--- ASSIGNMENT ---
Copy out each line below verbatim, skipping any picture.

--- GIVEN RECORDS ---
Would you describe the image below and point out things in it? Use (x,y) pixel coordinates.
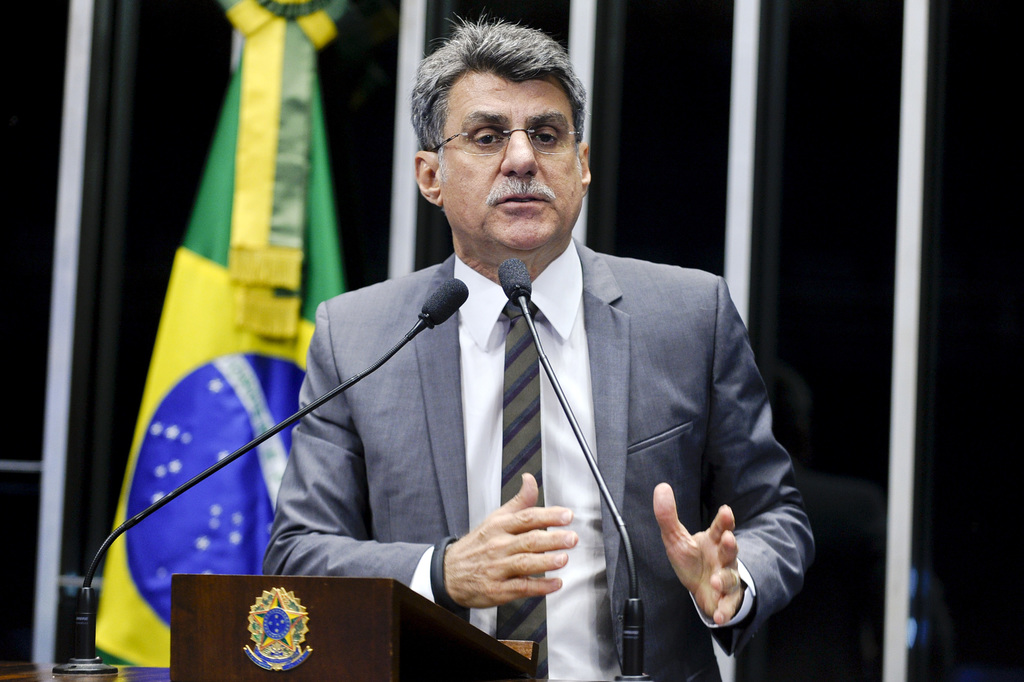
In this image I can see a person (488,400) wearing white shirt (481,379), blazer (435,408) and tie (530,400) is standing in front of a podium (395,646) and on the podium (286,623) I can see two microphones (92,670). In the background (287,399) I can see a flag (281,387) which is yellow, green and blue in color.
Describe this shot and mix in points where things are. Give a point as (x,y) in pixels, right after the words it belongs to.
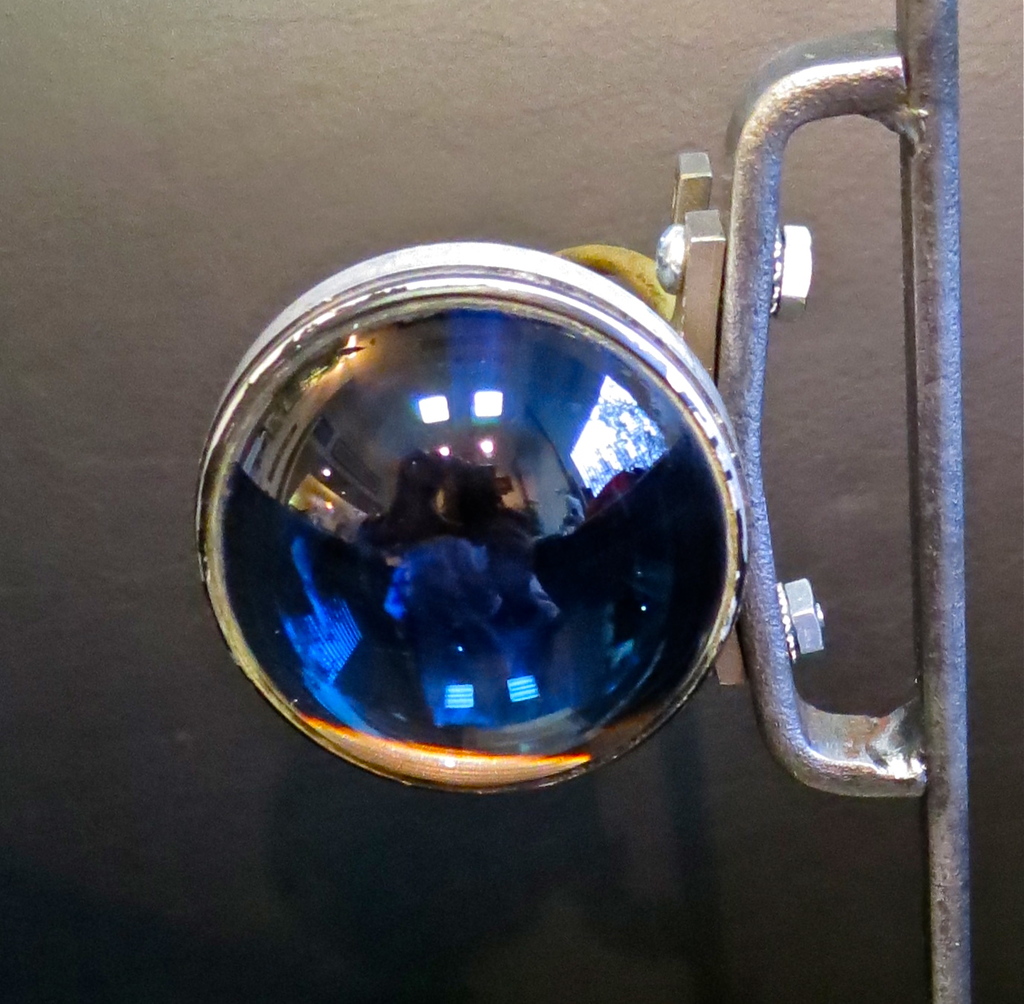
In this picture, I can see a wall (993,634) and iron metal (764,274) which is mixed with lamp (438,420) after that a rod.
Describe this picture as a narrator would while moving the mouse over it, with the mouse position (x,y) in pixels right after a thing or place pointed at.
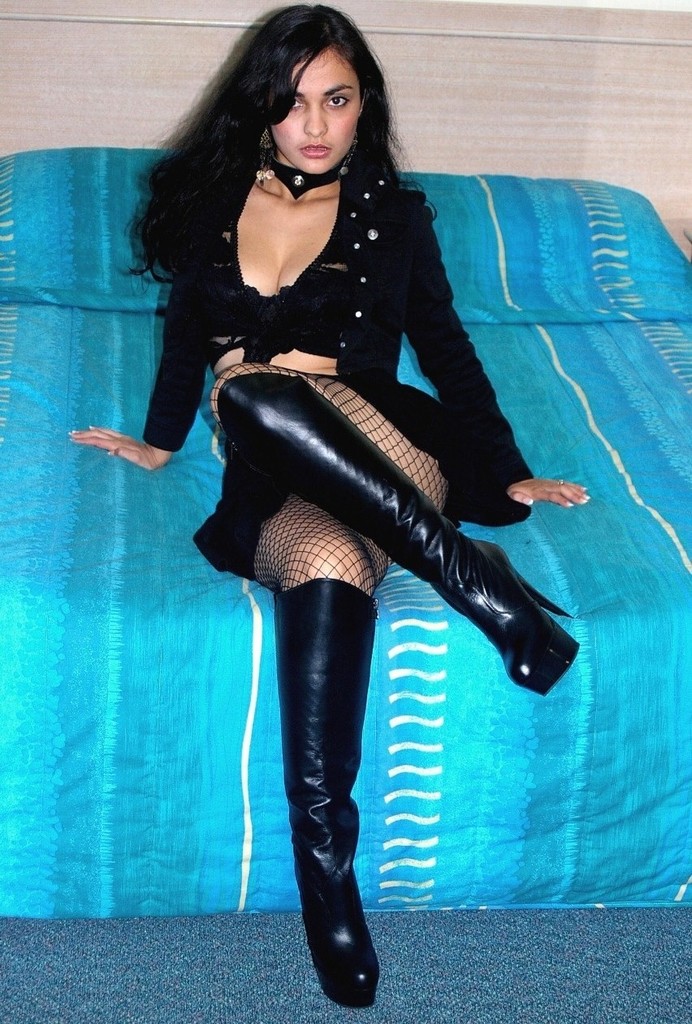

--- REPLY ---
Would you describe the image below and point out things in it? Use (x,y) pixel coordinates.
In this image I can see a person (488,400) wearing white shirt (481,379), blazer (435,408) and tie (530,400) is standing in front of a podium (395,646) and on the podium (286,623) I can see two microphones (92,670). In the background (287,399) I can see a flag (281,387) which is yellow, green and blue in color.
Describe this shot and mix in points where things are. Give a point as (x,y) in pixels, right after the words it belongs to.
In this picture, I can see a wall (993,634) and iron metal (764,274) which is mixed with lamp (438,420) after that a rod.
Describe this picture as a narrator would while moving the mouse over it, with the mouse position (x,y) in pixels right after a thing or place pointed at.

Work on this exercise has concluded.